23.8 Cornelis Joachimus van Houweninge Graftdijk
Cornelis Joachimus van Houweninge Graftdijk was born 1888 in Giessendam, Netherlands. He was a surgeon at the Diaconessenhuis hospital in Leiden. Van Houweninge Graftdijk is credited with the first description of a hindbrain decompression which he performed in 1930 on a patient with myelomeningocele- and ventriculogram-proven hindbrain herniation (Mortazavi et al. 2011b). Unfortunately the patient died. Most importantly he realised the clinical signs and hydrocephalous was due to obstruction of cerebrospinal fluid flow through the foramen magnum by the hindbrain. The description of the surgery was in his thesis for a Doctorate of Medicine entitled Over Hydrocephalus (about hydrocephalus) (Van Houweninge Graftdijk 1932). Perhaps his interest in this subject was kindled because his older brother had died of this disease. Van Houweninge Graftdijk died in 1956.
23.9 James Gardner
W. James Gardner was born in 1898, in McKeesport, Pennsylvania, USA. He founded the Department of Neurological Surgery at the Cleveland Clinic Foundation, in Ohio. Testimonials to him note his inventiveness, citing his design of a neurosurgical operating chair and the use of gravity suits to facilitate operating in the sitting position. He also designed an air mattress for the prevention of bed sores and a pneumatic splint for treating fractures (Hartwell 1885; Pillay et al. 1992; Nathoo et al. 2004).

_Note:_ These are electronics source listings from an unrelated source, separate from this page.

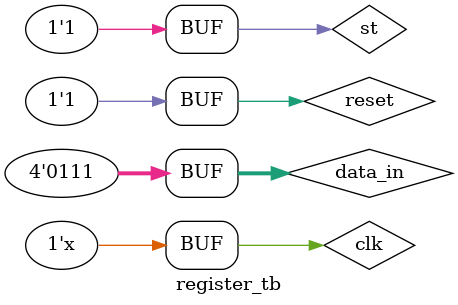
<source format=sv>
module register_tb (); //this module is for the testbeanch 
    reg clk,reset,st;   //the signal for CLK, reset and st wire. 
    reg [3:0] data_in;  //the signal for data in wire
    wire tx; //the signal is for tx register

    register register_ins( //this is for instance the module whit the testbench 
        .clk(clk),
        .reset(reset),
        .st(st),
        .data_in(data_in),
        .tx(tx)
    );
    always // this always block is for describe a clock 
        begin
            #5 clk = !clk; // every 5ms the state of CLK change. 
        end
        initial begin //this initian is for get the empty states 
        clk = 0;
        reset = 1;
        st = 0;
        data_in = 0;
        #5
        reset = 0;
        end
    initial begin //this initial is for describe te test.
    $monitor("clk: %b",clk);
    $monitor("reset: %b",reset);
    $monitor("st: %b",st);
    $monitor("tx: %b",tx);
    $monitor("data_in: %b",data_in);
    $display("Inicio de la simulacion");
       reset = 1'b1; // for the empry i will send a 1 and o on the reset.
       #5
       reset = 1'b0;
       st = 1'b1;
       #5
        data_in[0] = 1; //after the reset, i will be send the values for the data in
        data_in[1] = 1;
        data_in[2] = 1;
        data_in[3] = 0;
       #100 
       st = 1'b1; // after load the datas i send 1 for the st signal. 
       #50
       reset = 1; // finaly send a reset. 

       $display("Final de la simulacion");
    end
endmodule
</source>
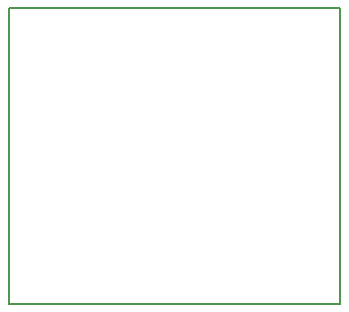
<source format=gko>
G04 #@! TF.FileFunction,Profile,NP*
%FSLAX46Y46*%
G04 Gerber Fmt 4.6, Leading zero omitted, Abs format (unit mm)*
G04 Created by KiCad (PCBNEW 4.0.4-1.fc24-product) date Thu Mar  1 09:36:58 2018*
%MOMM*%
%LPD*%
G01*
G04 APERTURE LIST*
%ADD10C,0.100000*%
%ADD11C,0.150000*%
G04 APERTURE END LIST*
D10*
D11*
X179000000Y-96000000D02*
X179000000Y-71000000D01*
X151000000Y-96000000D02*
X179000000Y-96000000D01*
X151000000Y-71000000D02*
X151000000Y-96000000D01*
X179000000Y-71000000D02*
X151000000Y-71000000D01*
M02*

</source>
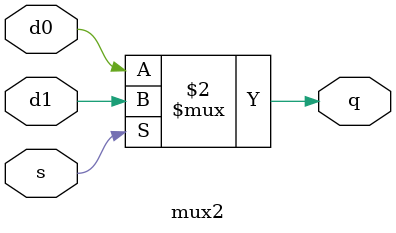
<source format=v>
`timescale 1ns / 1ps


module mux2(
    input d0,
    input d1,
    input s,
    output q
    );
    assign q = (s==1) ? d1 : d0;
endmodule

</source>
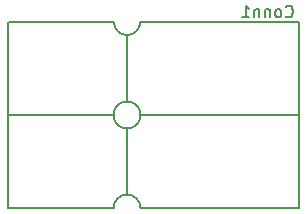
<source format=gbo>
G04 #@! TF.GenerationSoftware,KiCad,Pcbnew,(6.0.10)*
G04 #@! TF.CreationDate,2023-03-12T23:34:18-05:00*
G04 #@! TF.ProjectId,ReverseVoltageProtection_Breakout,52657665-7273-4655-966f-6c7461676550,rev?*
G04 #@! TF.SameCoordinates,Original*
G04 #@! TF.FileFunction,Legend,Bot*
G04 #@! TF.FilePolarity,Positive*
%FSLAX46Y46*%
G04 Gerber Fmt 4.6, Leading zero omitted, Abs format (unit mm)*
G04 Created by KiCad (PCBNEW (6.0.10)) date 2023-03-12 23:34:18*
%MOMM*%
%LPD*%
G01*
G04 APERTURE LIST*
%ADD10C,0.150000*%
%ADD11O,3.000000X5.100000*%
G04 APERTURE END LIST*
D10*
X82780209Y-105259142D02*
X82827828Y-105306761D01*
X82970685Y-105354380D01*
X83065923Y-105354380D01*
X83208780Y-105306761D01*
X83304019Y-105211523D01*
X83351638Y-105116285D01*
X83399257Y-104925809D01*
X83399257Y-104782952D01*
X83351638Y-104592476D01*
X83304019Y-104497238D01*
X83208780Y-104402000D01*
X83065923Y-104354380D01*
X82970685Y-104354380D01*
X82827828Y-104402000D01*
X82780209Y-104449619D01*
X82208780Y-105354380D02*
X82304019Y-105306761D01*
X82351638Y-105259142D01*
X82399257Y-105163904D01*
X82399257Y-104878190D01*
X82351638Y-104782952D01*
X82304019Y-104735333D01*
X82208780Y-104687714D01*
X82065923Y-104687714D01*
X81970685Y-104735333D01*
X81923066Y-104782952D01*
X81875447Y-104878190D01*
X81875447Y-105163904D01*
X81923066Y-105259142D01*
X81970685Y-105306761D01*
X82065923Y-105354380D01*
X82208780Y-105354380D01*
X81446876Y-104687714D02*
X81446876Y-105354380D01*
X81446876Y-104782952D02*
X81399257Y-104735333D01*
X81304019Y-104687714D01*
X81161161Y-104687714D01*
X81065923Y-104735333D01*
X81018304Y-104830571D01*
X81018304Y-105354380D01*
X80542114Y-104687714D02*
X80542114Y-105354380D01*
X80542114Y-104782952D02*
X80494495Y-104735333D01*
X80399257Y-104687714D01*
X80256400Y-104687714D01*
X80161161Y-104735333D01*
X80113542Y-104830571D01*
X80113542Y-105354380D01*
X79113542Y-105354380D02*
X79684971Y-105354380D01*
X79399257Y-105354380D02*
X79399257Y-104354380D01*
X79494495Y-104497238D01*
X79589733Y-104592476D01*
X79684971Y-104640095D01*
X69342000Y-120354000D02*
G75*
G03*
X68199000Y-121497000I0J-1143000D01*
G01*
X69342000Y-106866600D02*
G75*
G03*
X70459600Y-105749000I0J1117600D01*
G01*
X68224400Y-105749000D02*
G75*
G03*
X69342000Y-106866600I1117600J0D01*
G01*
X70485000Y-121497000D02*
G75*
G03*
X69342000Y-120354000I-1143000J0D01*
G01*
X59309000Y-121497000D02*
X67056000Y-121497000D01*
X67056000Y-105749000D02*
X59309000Y-105749000D01*
X71628000Y-121497000D02*
X83921600Y-121497000D01*
X70485000Y-113623000D02*
G75*
G03*
X70485000Y-113623000I-1143000J0D01*
G01*
X71628000Y-105749000D02*
X83921600Y-105749000D01*
X69342000Y-115909000D02*
X69342000Y-119185600D01*
X71628000Y-113623000D02*
X83921600Y-113623000D01*
X69342000Y-111337000D02*
X69342000Y-108035000D01*
X68199000Y-121497000D02*
X66979800Y-121497000D01*
X59309000Y-113648400D02*
X68199000Y-113648400D01*
X71602600Y-121497000D02*
X70510400Y-121497000D01*
X71653400Y-105749000D02*
X70459600Y-105749000D01*
X69342000Y-115909000D02*
X69342000Y-114766000D01*
X83921600Y-121497000D02*
X83921600Y-105749000D01*
X67030600Y-105749000D02*
X68199000Y-105749000D01*
X69342000Y-111337000D02*
X69342000Y-112480000D01*
X69342000Y-108060400D02*
X69342000Y-106892000D01*
X69342000Y-120354000D02*
X69342000Y-119185600D01*
X59283600Y-121497000D02*
X59283600Y-105749000D01*
X71628000Y-113623000D02*
X70485000Y-113623000D01*
%LPC*%
D11*
X114554000Y-117560000D03*
X114554000Y-109686000D03*
X87503000Y-117560000D03*
X87503000Y-109686000D03*
M02*

</source>
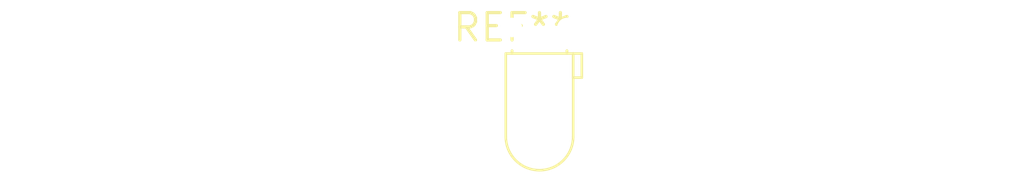
<source format=kicad_pcb>
(kicad_pcb (version 20240108) (generator pcbnew)

  (general
    (thickness 1.6)
  )

  (paper "A4")
  (layers
    (0 "F.Cu" signal)
    (31 "B.Cu" signal)
    (32 "B.Adhes" user "B.Adhesive")
    (33 "F.Adhes" user "F.Adhesive")
    (34 "B.Paste" user)
    (35 "F.Paste" user)
    (36 "B.SilkS" user "B.Silkscreen")
    (37 "F.SilkS" user "F.Silkscreen")
    (38 "B.Mask" user)
    (39 "F.Mask" user)
    (40 "Dwgs.User" user "User.Drawings")
    (41 "Cmts.User" user "User.Comments")
    (42 "Eco1.User" user "User.Eco1")
    (43 "Eco2.User" user "User.Eco2")
    (44 "Edge.Cuts" user)
    (45 "Margin" user)
    (46 "B.CrtYd" user "B.Courtyard")
    (47 "F.CrtYd" user "F.Courtyard")
    (48 "B.Fab" user)
    (49 "F.Fab" user)
    (50 "User.1" user)
    (51 "User.2" user)
    (52 "User.3" user)
    (53 "User.4" user)
    (54 "User.5" user)
    (55 "User.6" user)
    (56 "User.7" user)
    (57 "User.8" user)
    (58 "User.9" user)
  )

  (setup
    (pad_to_mask_clearance 0)
    (pcbplotparams
      (layerselection 0x00010fc_ffffffff)
      (plot_on_all_layers_selection 0x0000000_00000000)
      (disableapertmacros false)
      (usegerberextensions false)
      (usegerberattributes false)
      (usegerberadvancedattributes false)
      (creategerberjobfile false)
      (dashed_line_dash_ratio 12.000000)
      (dashed_line_gap_ratio 3.000000)
      (svgprecision 4)
      (plotframeref false)
      (viasonmask false)
      (mode 1)
      (useauxorigin false)
      (hpglpennumber 1)
      (hpglpenspeed 20)
      (hpglpendiameter 15.000000)
      (dxfpolygonmode false)
      (dxfimperialunits false)
      (dxfusepcbnewfont false)
      (psnegative false)
      (psa4output false)
      (plotreference false)
      (plotvalue false)
      (plotinvisibletext false)
      (sketchpadsonfab false)
      (subtractmaskfromsilk false)
      (outputformat 1)
      (mirror false)
      (drillshape 1)
      (scaleselection 1)
      (outputdirectory "")
    )
  )

  (net 0 "")

  (footprint "LED_D3.0mm_Horizontal_O1.27mm_Z2.0mm_Clear" (layer "F.Cu") (at 0 0))

)

</source>
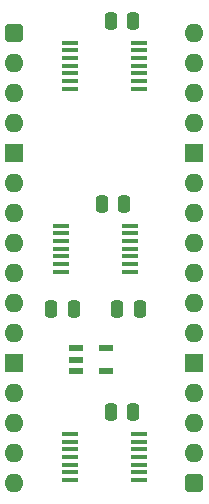
<source format=gbr>
%TF.GenerationSoftware,KiCad,Pcbnew,7.0.5*%
%TF.CreationDate,2024-01-22T11:39:12+02:00*%
%TF.ProjectId,Blank and Sync,426c616e-6b20-4616-9e64-2053796e632e,rev?*%
%TF.SameCoordinates,Original*%
%TF.FileFunction,Soldermask,Top*%
%TF.FilePolarity,Negative*%
%FSLAX46Y46*%
G04 Gerber Fmt 4.6, Leading zero omitted, Abs format (unit mm)*
G04 Created by KiCad (PCBNEW 7.0.5) date 2024-01-22 11:39:12*
%MOMM*%
%LPD*%
G01*
G04 APERTURE LIST*
G04 Aperture macros list*
%AMRoundRect*
0 Rectangle with rounded corners*
0 $1 Rounding radius*
0 $2 $3 $4 $5 $6 $7 $8 $9 X,Y pos of 4 corners*
0 Add a 4 corners polygon primitive as box body*
4,1,4,$2,$3,$4,$5,$6,$7,$8,$9,$2,$3,0*
0 Add four circle primitives for the rounded corners*
1,1,$1+$1,$2,$3*
1,1,$1+$1,$4,$5*
1,1,$1+$1,$6,$7*
1,1,$1+$1,$8,$9*
0 Add four rect primitives between the rounded corners*
20,1,$1+$1,$2,$3,$4,$5,0*
20,1,$1+$1,$4,$5,$6,$7,0*
20,1,$1+$1,$6,$7,$8,$9,0*
20,1,$1+$1,$8,$9,$2,$3,0*%
G04 Aperture macros list end*
%ADD10RoundRect,0.250000X-0.250000X-0.475000X0.250000X-0.475000X0.250000X0.475000X-0.250000X0.475000X0*%
%ADD11RoundRect,0.250000X0.250000X0.475000X-0.250000X0.475000X-0.250000X-0.475000X0.250000X-0.475000X0*%
%ADD12R,1.475000X0.450000*%
%ADD13RoundRect,0.400000X-0.400000X-0.400000X0.400000X-0.400000X0.400000X0.400000X-0.400000X0.400000X0*%
%ADD14O,1.600000X1.600000*%
%ADD15R,1.600000X1.600000*%
%ADD16R,1.150000X0.600000*%
G04 APERTURE END LIST*
D10*
%TO.C,C10*%
X123018000Y-76708000D03*
X124918000Y-76708000D03*
%TD*%
D11*
%TO.C,C3*%
X124378000Y-85471000D03*
X122478000Y-85471000D03*
%TD*%
D12*
%TO.C,IC1*%
X118982000Y-54184000D03*
X118982000Y-54834000D03*
X118982000Y-55484000D03*
X118982000Y-56134000D03*
X118982000Y-56784000D03*
X118982000Y-57434000D03*
X118982000Y-58084000D03*
X124858000Y-58084000D03*
X124858000Y-57434000D03*
X124858000Y-56784000D03*
X124858000Y-56134000D03*
X124858000Y-55484000D03*
X124858000Y-54834000D03*
X124858000Y-54184000D03*
%TD*%
D13*
%TO.C,J1*%
X114300000Y-53340000D03*
D14*
X114300000Y-55880000D03*
X114300000Y-58420000D03*
X114300000Y-60960000D03*
D15*
X114300000Y-63500000D03*
D14*
X114300000Y-66040000D03*
X114300000Y-68580000D03*
X114300000Y-71120000D03*
X114300000Y-73660000D03*
X114300000Y-76200000D03*
X114300000Y-78740000D03*
D15*
X114300000Y-81280000D03*
D14*
X114300000Y-83820000D03*
X114300000Y-86360000D03*
X114300000Y-88900000D03*
X114300000Y-91440000D03*
D13*
X129540000Y-91440000D03*
D14*
X129540000Y-88900000D03*
X129540000Y-86360000D03*
X129540000Y-83820000D03*
D15*
X129540000Y-81280000D03*
D14*
X129540000Y-78740000D03*
X129540000Y-76200000D03*
X129540000Y-73660000D03*
X129540000Y-71120000D03*
X129540000Y-68580000D03*
X129540000Y-66040000D03*
D15*
X129540000Y-63500000D03*
D14*
X129540000Y-60960000D03*
X129540000Y-58420000D03*
X129540000Y-55880000D03*
X129540000Y-53340000D03*
%TD*%
D11*
%TO.C,C5*%
X124378000Y-52324000D03*
X122478000Y-52324000D03*
%TD*%
D16*
%TO.C,IC4*%
X119477000Y-80076000D03*
X119477000Y-81026000D03*
X119477000Y-81976000D03*
X122077000Y-81976000D03*
X122077000Y-80076000D03*
%TD*%
D12*
%TO.C,IC3*%
X118220000Y-69678000D03*
X118220000Y-70328000D03*
X118220000Y-70978000D03*
X118220000Y-71628000D03*
X118220000Y-72278000D03*
X118220000Y-72928000D03*
X118220000Y-73578000D03*
X124096000Y-73578000D03*
X124096000Y-72928000D03*
X124096000Y-72278000D03*
X124096000Y-71628000D03*
X124096000Y-70978000D03*
X124096000Y-70328000D03*
X124096000Y-69678000D03*
%TD*%
D11*
%TO.C,C4*%
X123616000Y-67818000D03*
X121716000Y-67818000D03*
%TD*%
D12*
%TO.C,IC2*%
X118982000Y-87331000D03*
X118982000Y-87981000D03*
X118982000Y-88631000D03*
X118982000Y-89281000D03*
X118982000Y-89931000D03*
X118982000Y-90581000D03*
X118982000Y-91231000D03*
X124858000Y-91231000D03*
X124858000Y-90581000D03*
X124858000Y-89931000D03*
X124858000Y-89281000D03*
X124858000Y-88631000D03*
X124858000Y-87981000D03*
X124858000Y-87331000D03*
%TD*%
D10*
%TO.C,C8*%
X117430000Y-76708000D03*
X119330000Y-76708000D03*
%TD*%
M02*

</source>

His name is widely associated with the skull traction apparatus that he designed and Gardner-Wells tongs are still used today, as a simple means of applying effective cervical traction, under local anaesthetic and without the need to drill into the skull. Today Gardner’s name is perhaps most widely quoted in the neurosurgical literature in association with Chiari and syringomyelia. He proposed a theory of syringomyelia which was widely accepted for more than two decades (Pillay et al. 1992). This assumed the presence of impaired ventricular drainage and a communication between the fourth ventricle and the central canal of the spinal cord. Most significantly, Gardner suggested that arterial pulse pressure waves, acting upon the CSF, created a “water-hammer” effect, driving CSF through the obex and into the central canal. The role of arterial energies in filling syrinx cavities, albeit not via the obex, is still supported by current theories – see Chap. 8. Importantly, Gardner turned surgical attention away from the syrinx itself and toward the craniovertebral junction. He championed the decompression that is still performed today, in one form or another, albeit without the obex plugging that he recommended. Gardner died in Ogden, Utah in 1987.